→ **TAREFA**: Reescreva como tabela em Markdown, com as colunas "Número" e "Linha", tudo o que vai do início da listagem até a linha que contém "Входные двери REDFORT", incluindo essa linha. Dê um número a cada linha e omita as linhas em branco.
━━━ DADOS EXTRAÍDOS ━━━
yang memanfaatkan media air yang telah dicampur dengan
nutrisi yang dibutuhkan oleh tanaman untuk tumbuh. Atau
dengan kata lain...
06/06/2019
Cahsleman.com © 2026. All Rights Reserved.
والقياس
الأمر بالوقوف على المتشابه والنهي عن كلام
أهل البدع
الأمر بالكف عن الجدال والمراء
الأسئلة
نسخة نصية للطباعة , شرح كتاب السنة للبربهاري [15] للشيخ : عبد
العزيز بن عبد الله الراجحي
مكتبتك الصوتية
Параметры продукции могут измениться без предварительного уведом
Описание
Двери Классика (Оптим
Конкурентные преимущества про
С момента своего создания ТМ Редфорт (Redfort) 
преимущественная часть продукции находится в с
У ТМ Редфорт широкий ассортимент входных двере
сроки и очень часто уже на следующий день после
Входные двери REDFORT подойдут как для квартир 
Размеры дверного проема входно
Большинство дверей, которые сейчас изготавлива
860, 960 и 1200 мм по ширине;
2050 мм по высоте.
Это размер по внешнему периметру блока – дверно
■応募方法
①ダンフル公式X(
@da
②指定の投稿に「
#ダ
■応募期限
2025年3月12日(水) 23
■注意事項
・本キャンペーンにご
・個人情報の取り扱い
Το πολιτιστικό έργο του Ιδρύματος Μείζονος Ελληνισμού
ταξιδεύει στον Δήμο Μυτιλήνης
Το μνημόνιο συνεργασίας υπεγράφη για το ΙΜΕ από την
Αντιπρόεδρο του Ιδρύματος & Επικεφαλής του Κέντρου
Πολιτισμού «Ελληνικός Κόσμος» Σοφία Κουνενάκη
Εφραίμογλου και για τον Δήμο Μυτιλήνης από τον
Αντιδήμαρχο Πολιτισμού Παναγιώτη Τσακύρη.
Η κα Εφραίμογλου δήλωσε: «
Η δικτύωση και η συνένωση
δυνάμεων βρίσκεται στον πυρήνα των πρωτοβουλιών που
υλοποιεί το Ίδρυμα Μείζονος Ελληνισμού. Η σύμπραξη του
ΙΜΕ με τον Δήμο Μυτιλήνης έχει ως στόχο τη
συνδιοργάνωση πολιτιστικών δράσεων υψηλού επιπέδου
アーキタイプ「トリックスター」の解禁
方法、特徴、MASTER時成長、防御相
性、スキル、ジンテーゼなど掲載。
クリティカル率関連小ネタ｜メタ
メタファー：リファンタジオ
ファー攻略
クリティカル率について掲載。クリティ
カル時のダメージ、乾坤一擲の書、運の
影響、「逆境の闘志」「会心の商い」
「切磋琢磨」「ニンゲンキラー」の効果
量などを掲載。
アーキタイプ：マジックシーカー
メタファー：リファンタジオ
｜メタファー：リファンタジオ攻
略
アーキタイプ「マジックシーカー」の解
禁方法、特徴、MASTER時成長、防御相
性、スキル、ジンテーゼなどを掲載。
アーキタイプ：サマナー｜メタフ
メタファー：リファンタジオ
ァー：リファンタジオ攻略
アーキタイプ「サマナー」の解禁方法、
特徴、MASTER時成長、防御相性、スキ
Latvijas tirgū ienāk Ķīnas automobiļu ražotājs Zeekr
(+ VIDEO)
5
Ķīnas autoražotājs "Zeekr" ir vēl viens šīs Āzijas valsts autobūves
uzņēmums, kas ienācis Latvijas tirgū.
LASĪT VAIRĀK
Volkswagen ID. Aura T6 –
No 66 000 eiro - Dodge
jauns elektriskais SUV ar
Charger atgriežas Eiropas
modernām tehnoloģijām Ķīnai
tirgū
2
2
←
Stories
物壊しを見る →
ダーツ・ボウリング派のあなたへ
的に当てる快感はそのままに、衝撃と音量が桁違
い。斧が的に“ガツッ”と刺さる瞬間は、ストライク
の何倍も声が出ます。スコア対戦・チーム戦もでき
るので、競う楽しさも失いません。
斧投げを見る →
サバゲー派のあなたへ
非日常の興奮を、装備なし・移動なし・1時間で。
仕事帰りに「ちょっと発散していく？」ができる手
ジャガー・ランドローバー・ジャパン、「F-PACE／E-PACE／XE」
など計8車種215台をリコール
━━━
→ **PROBLEMA RESOLVIDO**:
| Número | Linha |
|---|---|
| 1 | yang memanfaatkan media air yang telah dicampur dengan |
| 2 | nutrisi yang dibutuhkan oleh tanaman untuk tumbuh. Atau |
| 3 | dengan kata lain... |
| 4 | 06/06/2019 |
| 5 | Cahsleman.com © 2026. All Rights Reserved. |
| 6 | والقياس |
| 7 | الأمر بالوقوف على المتشابه والنهي عن كلام |
| 8 | أهل البدع |
| 9 | الأمر بالكف عن الجدال والمراء |
| 10 | الأسئلة |
| 11 | نسخة نصية للطباعة , شرح كتاب السنة للبربهاري [15] للشيخ : عبد |
| 12 | العزيز بن عبد الله الراجحي |
| 13 | مكتبتك الصوتية |
| 14 | Параметры продукции могут измениться без предварительного уведом |
| 15 | Описание |
| 16 | Двери Классика (Оптим |
| 17 | Конкурентные преимущества про |
| 18 | С момента своего создания ТМ Редфорт (Redfort)  |
| 19 | преимущественная часть продукции находится в с |
| 20 | У ТМ Редфорт широкий ассортимент входных двере |
| 21 | сроки и очень часто уже на следующий день после |
| 22 | Входные двери REDFORT подойдут как для квартир  |